=== Task brief ===
Could you reproduce every line of text in the data below word for word, leaving the pictures out of your answer?

*** Block opens ***

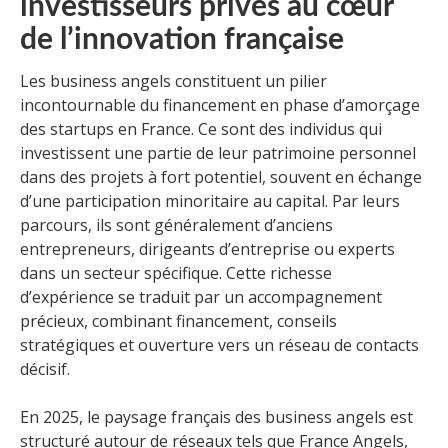
investisseurs privés au cœur
de l’innovation française
Les business angels constituent un pilier
incontournable du financement en phase d’amorçage
des startups en France. Ce sont des individus qui
investissent une partie de leur patrimoine personnel
dans des projets à fort potentiel, souvent en échange
d’une participation minoritaire au capital. Par leurs
parcours, ils sont généralement d’anciens
entrepreneurs, dirigeants d’entreprise ou experts
dans un secteur spécifique. Cette richesse
d’expérience se traduit par un accompagnement
précieux, combinant financement, conseils
stratégiques et ouverture vers un réseau de contacts
décisif.
En 2025, le paysage français des business angels est
structuré autour de réseaux tels que France Angels,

*** Block closes ***

=== Result of this exercise ===
investisseurs privés au cœur
de l’innovation française
Les business angels constituent un pilier
incontournable du financement en phase d’amorçage
des startups en France. Ce sont des individus qui
investissent une partie de leur patrimoine personnel
dans des projets à fort potentiel, souvent en échange
d’une participation minoritaire au capital. Par leurs
parcours, ils sont généralement d’anciens
entrepreneurs, dirigeants d’entreprise ou experts
dans un secteur spécifique. Cette richesse
d’expérience se traduit par un accompagnement
précieux, combinant financement, conseils
stratégiques et ouverture vers un réseau de contacts
décisif.
En 2025, le paysage français des business angels est
structuré autour de réseaux tels que France Angels,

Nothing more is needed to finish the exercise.